(Extracted data entries)
--------------------------------

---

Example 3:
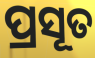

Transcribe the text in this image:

ପ୍ରସୂତ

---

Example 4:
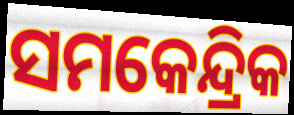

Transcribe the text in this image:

ସମକେନ୍ଦ୍ରିକ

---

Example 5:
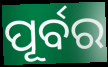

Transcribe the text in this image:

ପୂର୍ବର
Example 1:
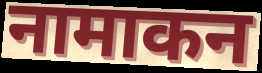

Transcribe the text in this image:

नामाकन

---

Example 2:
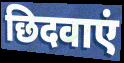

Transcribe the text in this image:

छिदवाएं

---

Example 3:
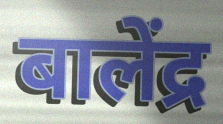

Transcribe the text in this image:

बालेंद्र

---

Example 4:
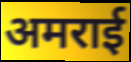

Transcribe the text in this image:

अमराई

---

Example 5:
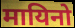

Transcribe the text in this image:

मायिनो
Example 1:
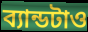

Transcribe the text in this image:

ব্যান্ডটাও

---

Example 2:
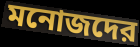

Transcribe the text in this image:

মনোজদের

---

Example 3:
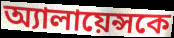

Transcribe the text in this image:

অ্যালায়েন্সকে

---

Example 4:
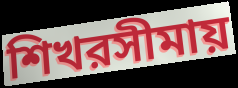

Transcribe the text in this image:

শিখরসীমায়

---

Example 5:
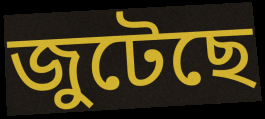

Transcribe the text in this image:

জুটেছে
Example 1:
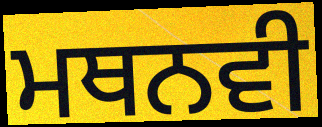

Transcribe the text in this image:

ਮਥਨਵੀ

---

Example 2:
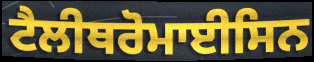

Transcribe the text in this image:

ਟੈਲੀਥਰੋਮਾਈਸਿਨ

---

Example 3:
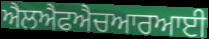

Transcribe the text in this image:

ਐਲਐਫਐਚਆਰਆਈ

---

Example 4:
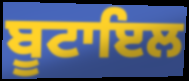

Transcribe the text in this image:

ਬੂਟਾਇਲ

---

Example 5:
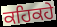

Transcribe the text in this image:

ਕਹਿਕਹੇ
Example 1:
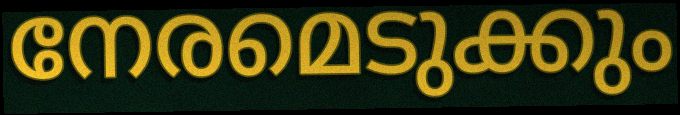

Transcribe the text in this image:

നേരമെടുക്കും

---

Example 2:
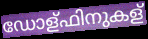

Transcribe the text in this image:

ഡോള്ഫിനുകള്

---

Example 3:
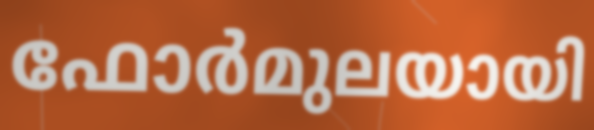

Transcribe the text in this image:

ഫോർമുലയായി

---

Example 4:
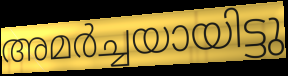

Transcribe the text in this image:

അമർച്ചയായിട്ടു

--------------------------------

> **WORK TO BE COMPLETED**
Please copy every item above line for line without changing a character, leaving out the pictures.

> **THE COMPLETED TASK**
---

Example 3:

Transcribe the text in this image:

ପ୍ରସୂତ

---

Example 4:

Transcribe the text in this image:

ସମକେନ୍ଦ୍ରିକ

---

Example 5:

Transcribe the text in this image:

ପୂର୍ବର
Example 1:

Transcribe the text in this image:

नामाकन

---

Example 2:

Transcribe the text in this image:

छिदवाएं

---

Example 3:

Transcribe the text in this image:

बालेंद्र

---

Example 4:

Transcribe the text in this image:

अमराई

---

Example 5:

Transcribe the text in this image:

मायिनो
Example 1:

Transcribe the text in this image:

ব্যান্ডটাও

---

Example 2:

Transcribe the text in this image:

মনোজদের

---

Example 3:

Transcribe the text in this image:

অ্যালায়েন্সকে

---

Example 4:

Transcribe the text in this image:

শিখরসীমায়

---

Example 5:

Transcribe the text in this image:

জুটেছে
Example 1:

Transcribe the text in this image:

ਮਥਨਵੀ

---

Example 2:

Transcribe the text in this image:

ਟੈਲੀਥਰੋਮਾਈਸਿਨ

---

Example 3:

Transcribe the text in this image:

ਐਲਐਫਐਚਆਰਆਈ

---

Example 4:

Transcribe the text in this image:

ਬੂਟਾਇਲ

---

Example 5:

Transcribe the text in this image:

ਕਹਿਕਹੇ
Example 1:

Transcribe the text in this image:

നേരമെടുക്കും

---

Example 2:

Transcribe the text in this image:

ഡോള്ഫിനുകള്

---

Example 3:

Transcribe the text in this image:

ഫോർമുലയായി

---

Example 4:

Transcribe the text in this image:

അമർച്ചയായിട്ടു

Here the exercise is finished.